• [Tareas del ejercicio]:
A: En el artículo sobre la dimisión de Elías Castro, ¿quién fue el responsable del montaje del 112?
B: Retoma el artículo sobre la dimisión de Elías Castro a partir de su última oración.

• [Texto de lectura]:
####

FIRMAS Francisco Pomares

OPINIÓN | Atentos a una dimisión | Francisco Pomares

La dimisión de Elías Castro como gerente de Gestión de Servicios para la Salud y Seguridad en Canarias, confirmada el lunes después de meses de haberla presentado y de mantenerse de forma interina en su puesto, evidencia la situación de ruptura interna en la empresa pública. Castro, un socialista palmero vinculado desde hace años a la dirección de empresas gubernamentales que también se desempeñó en la política institucional durante algún tiempo -fue portavoz del grupo municipal del PSOE en la capital palmera- decidió hace unos días tirar definitivamente la toalla, harto –según él mismo ha dicho- de “predicar en el desierto”.

Gestión de Servicios para la Salud y Seguridad en Canarias es una empresa del Gobierno dependiente al alimón de las consejerías responsables de Seguridad y de Sanidad, ambas desempeñadas por dos hombres con largo recorrido en el PSOE, el incombustible Julio Pérez y Blas Trujillo, amigo personal del presidente Torres. Esa doble dependencia ha provocado históricamente algunos conflictos en la empresa de la que dependen el transporte sanitario, la coordinación de las emergencias, y la formación para la salud y la seguridad pública, pero también la gestión económica y la recaudación sanitaria. Los trabajos principales y más conocidos de la empresa se desarrollan a través del Servicio de Urgencias Canario –el SUC- y el Centro Coordinador de Emergencias y Seguridad –el Cecoes, más conocido por su acróstico 112-. Al pasar la gestión de Sanidad y de Seguridad dos consejerías controladas ambas por el PSOE, se esperaba una reducción de las tensiones que hace ya años dividen a la empresa, donde conviven dos culturas, dos formas de entender el trabajo público. Sin embargo, lejos de resolverse los conflictos, la situación se agravó con el Pacto de las Flores, cuando se produjo la incorporación al comité directivo de José Julián Isturiz, uno de los hombres de mayor confianza del vicepresidente Román Rodríguez.

Isturiz fue –cuando la consejería de Sanidad estaba ocupada por Julio Bonis y Román era director del Servicio Canario de Salud- el hombre clave de aquél equipo, al que –en ocasiones- había que sumar al quien más tarde se desempeñaría como consejero de Turismo en el Gobierno de Rodríguez, el conejero Juan Carlos Becerra. Isturiz, un habilísimo gestor sanitario, especializado en control de estructuras públicas y en la ingeniería de licitaciones y compras, fue responsable del montaje del 112. Su aterrizaje dos décadas después en el comité ejecutivo de la empresa de la que Castro era gerente, agudizó los problemas. No sólo con Castro, también con Conrado Domínguez, también miembro del comité ejecutivo en representación de la consejería de Sanidad, y hoy seriamente afectado por el ‘caso mascarillas’.

####

• [Datos registrados]:
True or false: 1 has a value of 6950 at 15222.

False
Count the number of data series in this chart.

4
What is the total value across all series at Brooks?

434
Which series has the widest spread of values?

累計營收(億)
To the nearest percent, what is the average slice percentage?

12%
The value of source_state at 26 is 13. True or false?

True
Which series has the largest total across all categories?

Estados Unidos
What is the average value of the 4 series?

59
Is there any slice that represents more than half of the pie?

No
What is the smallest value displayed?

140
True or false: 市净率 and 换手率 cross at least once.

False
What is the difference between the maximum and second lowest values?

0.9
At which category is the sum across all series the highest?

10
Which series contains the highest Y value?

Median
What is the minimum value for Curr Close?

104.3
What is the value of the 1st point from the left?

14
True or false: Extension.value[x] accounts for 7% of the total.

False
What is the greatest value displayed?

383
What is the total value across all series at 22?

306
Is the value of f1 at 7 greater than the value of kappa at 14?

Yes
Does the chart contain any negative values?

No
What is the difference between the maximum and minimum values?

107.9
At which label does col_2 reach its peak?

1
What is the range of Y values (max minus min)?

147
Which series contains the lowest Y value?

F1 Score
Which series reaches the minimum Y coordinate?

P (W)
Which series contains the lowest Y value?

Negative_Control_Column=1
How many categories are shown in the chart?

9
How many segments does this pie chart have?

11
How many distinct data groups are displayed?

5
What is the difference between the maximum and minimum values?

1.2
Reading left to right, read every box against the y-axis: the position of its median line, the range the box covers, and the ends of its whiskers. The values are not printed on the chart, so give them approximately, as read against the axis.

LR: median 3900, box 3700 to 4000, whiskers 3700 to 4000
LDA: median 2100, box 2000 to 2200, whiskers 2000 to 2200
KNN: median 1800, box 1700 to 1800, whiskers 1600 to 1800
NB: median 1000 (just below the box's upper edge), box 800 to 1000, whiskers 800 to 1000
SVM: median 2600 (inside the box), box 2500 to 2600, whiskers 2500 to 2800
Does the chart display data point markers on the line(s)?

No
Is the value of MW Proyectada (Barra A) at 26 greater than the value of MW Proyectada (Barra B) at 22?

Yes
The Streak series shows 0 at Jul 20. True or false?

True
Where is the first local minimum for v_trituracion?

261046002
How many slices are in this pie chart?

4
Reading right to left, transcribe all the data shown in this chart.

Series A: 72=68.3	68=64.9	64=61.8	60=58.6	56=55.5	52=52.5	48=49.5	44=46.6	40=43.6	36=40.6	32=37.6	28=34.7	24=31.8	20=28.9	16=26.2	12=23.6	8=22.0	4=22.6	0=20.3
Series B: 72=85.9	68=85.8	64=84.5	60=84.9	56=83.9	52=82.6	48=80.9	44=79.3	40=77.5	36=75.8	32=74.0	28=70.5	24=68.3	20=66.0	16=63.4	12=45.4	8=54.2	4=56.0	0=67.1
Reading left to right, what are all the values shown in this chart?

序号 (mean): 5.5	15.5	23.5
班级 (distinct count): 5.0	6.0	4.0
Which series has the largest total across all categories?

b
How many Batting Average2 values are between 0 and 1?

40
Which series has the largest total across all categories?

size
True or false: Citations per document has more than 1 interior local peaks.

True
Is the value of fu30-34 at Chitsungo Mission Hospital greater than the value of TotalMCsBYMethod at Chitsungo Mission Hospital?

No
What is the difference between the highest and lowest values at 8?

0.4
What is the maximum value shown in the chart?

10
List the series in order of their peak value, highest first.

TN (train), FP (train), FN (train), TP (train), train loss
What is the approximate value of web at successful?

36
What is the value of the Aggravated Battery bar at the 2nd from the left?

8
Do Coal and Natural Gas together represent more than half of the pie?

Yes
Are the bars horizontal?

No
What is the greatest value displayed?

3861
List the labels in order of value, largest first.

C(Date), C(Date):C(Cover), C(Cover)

####

• [Resultados de tareas]:
A: José Julián Isturiz.

B:
Desde su llegada, Isturiz ha estado más interesado en sacar adelante uno de los proyectos estrella de Román Rodríguez, la creación de los dos bunkerizados edificios de Seguridad y emergencias,  y menos por la necesaria actualización de los presupuestos de una entidad que hace veinte años se ocupaba de las emergencias, el transporte sanitario y la seguridad en una región con millón y medio de habitantes y seis millones de turistas, en la que hoy se mueven 2,2 millones de habitantes y 15 millones de turistas.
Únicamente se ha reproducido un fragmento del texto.